The district of Gadchiroli in Maharashtra, better known for deaths from conflict between CRPF forces and the Naxalites is also home to the Madia Gond, one of India’s oldest tribes and most vulnerable to the worst manifestation of malaria – celebral malaria. The Primary Healthcare Centres (PHC) that should to serve the hamlets is not functional.
This story seems a paradox of sorts when the National Rural Health Mission and the recent Srinath Reddy report suggesting Universal Health Care target inclusion in health facilities. Is there a need to look deeper?
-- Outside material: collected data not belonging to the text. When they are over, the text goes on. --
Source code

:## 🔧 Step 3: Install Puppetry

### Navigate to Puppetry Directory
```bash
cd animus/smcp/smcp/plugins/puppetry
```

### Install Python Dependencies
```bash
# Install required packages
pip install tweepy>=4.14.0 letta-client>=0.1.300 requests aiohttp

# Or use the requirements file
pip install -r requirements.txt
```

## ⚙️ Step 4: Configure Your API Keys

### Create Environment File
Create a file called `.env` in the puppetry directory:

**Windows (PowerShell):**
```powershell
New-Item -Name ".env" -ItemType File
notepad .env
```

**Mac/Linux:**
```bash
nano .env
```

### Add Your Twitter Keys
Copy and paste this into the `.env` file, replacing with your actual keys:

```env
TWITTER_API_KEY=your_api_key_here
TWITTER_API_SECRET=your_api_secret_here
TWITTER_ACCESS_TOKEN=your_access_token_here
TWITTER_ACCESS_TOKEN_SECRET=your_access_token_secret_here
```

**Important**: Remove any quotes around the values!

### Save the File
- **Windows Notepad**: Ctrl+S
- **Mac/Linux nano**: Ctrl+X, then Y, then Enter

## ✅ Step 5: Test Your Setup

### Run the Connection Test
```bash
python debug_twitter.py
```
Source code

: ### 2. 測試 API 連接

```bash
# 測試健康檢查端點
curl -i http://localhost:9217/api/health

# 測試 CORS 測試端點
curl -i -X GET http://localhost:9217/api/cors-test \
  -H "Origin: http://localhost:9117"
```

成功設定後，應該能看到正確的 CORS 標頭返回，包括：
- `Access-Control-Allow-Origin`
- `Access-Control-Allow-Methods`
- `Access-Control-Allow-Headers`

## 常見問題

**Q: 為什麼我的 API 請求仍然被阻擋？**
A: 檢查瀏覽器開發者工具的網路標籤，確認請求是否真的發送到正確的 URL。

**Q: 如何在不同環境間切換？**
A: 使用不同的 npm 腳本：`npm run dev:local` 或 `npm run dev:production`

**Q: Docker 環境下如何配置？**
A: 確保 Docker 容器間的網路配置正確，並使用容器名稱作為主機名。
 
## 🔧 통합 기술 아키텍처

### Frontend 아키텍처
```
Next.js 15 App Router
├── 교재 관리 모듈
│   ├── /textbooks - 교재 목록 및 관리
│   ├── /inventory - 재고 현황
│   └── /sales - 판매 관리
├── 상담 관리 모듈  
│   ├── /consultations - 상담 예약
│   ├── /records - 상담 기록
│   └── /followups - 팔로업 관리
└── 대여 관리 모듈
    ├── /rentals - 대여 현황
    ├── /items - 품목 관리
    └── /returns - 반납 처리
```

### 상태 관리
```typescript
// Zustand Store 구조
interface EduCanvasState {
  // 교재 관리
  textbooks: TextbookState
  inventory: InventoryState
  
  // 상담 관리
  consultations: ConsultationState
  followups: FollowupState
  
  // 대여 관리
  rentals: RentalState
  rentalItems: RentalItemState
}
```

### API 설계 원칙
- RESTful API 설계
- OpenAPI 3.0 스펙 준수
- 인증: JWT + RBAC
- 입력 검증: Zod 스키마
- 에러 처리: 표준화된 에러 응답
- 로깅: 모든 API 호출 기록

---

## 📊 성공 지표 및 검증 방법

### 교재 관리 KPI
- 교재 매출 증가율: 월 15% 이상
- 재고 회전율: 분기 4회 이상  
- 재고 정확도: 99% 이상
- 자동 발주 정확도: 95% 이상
Public health in its present form can be traced back to the 1943 Bhore committee, under Joseph Bhore which recommended a framework to develop a free-access network of hospitals and health centers around the country. This model failed due to a lack of funds.
Current public health commitments took shape in a 1978 WHO conference called Alma-Ata in Kazakhstan. It declared the prospect of ‘Health for All’ by 2000 and held that health was a basic human right. The declaration also relied on ‘political will’ to mobilize a country’s resources. However, as Dr. Binayak Sen points out “The authors of the declaration have worked out one mighty shotgun burst of social engineering and left one lonely cowboy called “political will” to pull the trigger.”
The Alma-Ata declaration was replaced by the Millennium Development Goals (MDGs) in 2000. In order to achieve uniform health care facilities by the year 2015, the United Progressive Alliance government began its National Rural Health Mission (NRHM) in 2005.
At its core, the NRHM focuses on the MDG of reducing infant and maternal mortality. It also aims at more power to the panchayati raj. Public-private partnerships (PPPs) in the rural health sector were encouraged to increase the flow of funds, along with a provision for health insurance. In 2010, the proportion of GDP spent on health was 4.1 per cent, according to the World Health Organisation – a considerable increase from the 2008 figure of 1.2 per cent.
However, the NRHM is plagued with as many problems as India’s villages. Shyam Ashtekar, in a 2008 article says “The utilisation of NRHM funds in states is both tardy and ineffective.”
Dr. Sen outlines the major health problems faced by India’s villages including chronic hunger (BMI of a third of Indian adults is below 18.5 per cent according to the National Nutrition Monitoring Bureau), anaemia, maternal mortality due to intra-uterine malnutrition and poor sanitation resulting in numerous infectious diseases.
The inability of the Indian health infrastructure to tackle such a wide range of problems may be attributed to an ailing NRHM, dysfunctional public-private partnership and excessive dependence on imported vaccines.
First, for the NRHM’s main function of reducing infant and maternal mortality, ASHAs or Accredited Social Health Activists programme was implemented, to encourage institutional births against traditional home delivery.
ASHAs escort expectant mothers to a public or private hospital for which both ASHAs and the mother are given incentives. However, as Ashtekar points out, the ASHAs have been reduced from a ‘committed worker’ to a ‘lackey of the system’.
The ASHA system also tries to edge out the Dais or traditional midwives. With most women still favoring the dai system, by not providing them support, infant and maternal mortality rates could rise.
PPP in public health has found support as a “practical solution for the dismal state of national health”, according to Ashtekar or criticism as Binayak Sen displays its exploitative nature in states like Chattisgarh where nearly two million dollars was spent to set up a private heart care centre at the Raipur Medical College.
A third aspect of the NRHM is the dependence on imported vaccines. Sen says that India’s capacity of manufacturing vaccines was one of the most advanced in the world; instead India has been reduced to importing vaccines for one-sixth of its population.
The structure of the NRHM makes it dependent on the people who staff it, people who are grossly underpaid. The number of doctors in rural centres is dismally low. As Ashtekar states, “The annual salary given to doctors is so low (Rs 12,000-18,000 per month) that it acts as a deterrent to the commitment of the doctors.”
The NRHM was aimed for completion this year, with a considerable improvement in levels of hygiene, nutrition, sanitation and drinking water, but this promised architectural correction in the basic health care system has not been achieved. Further, in the seven years of the NRHM, the scheme has received bleak coverage in mainstream media – a horrifying trend.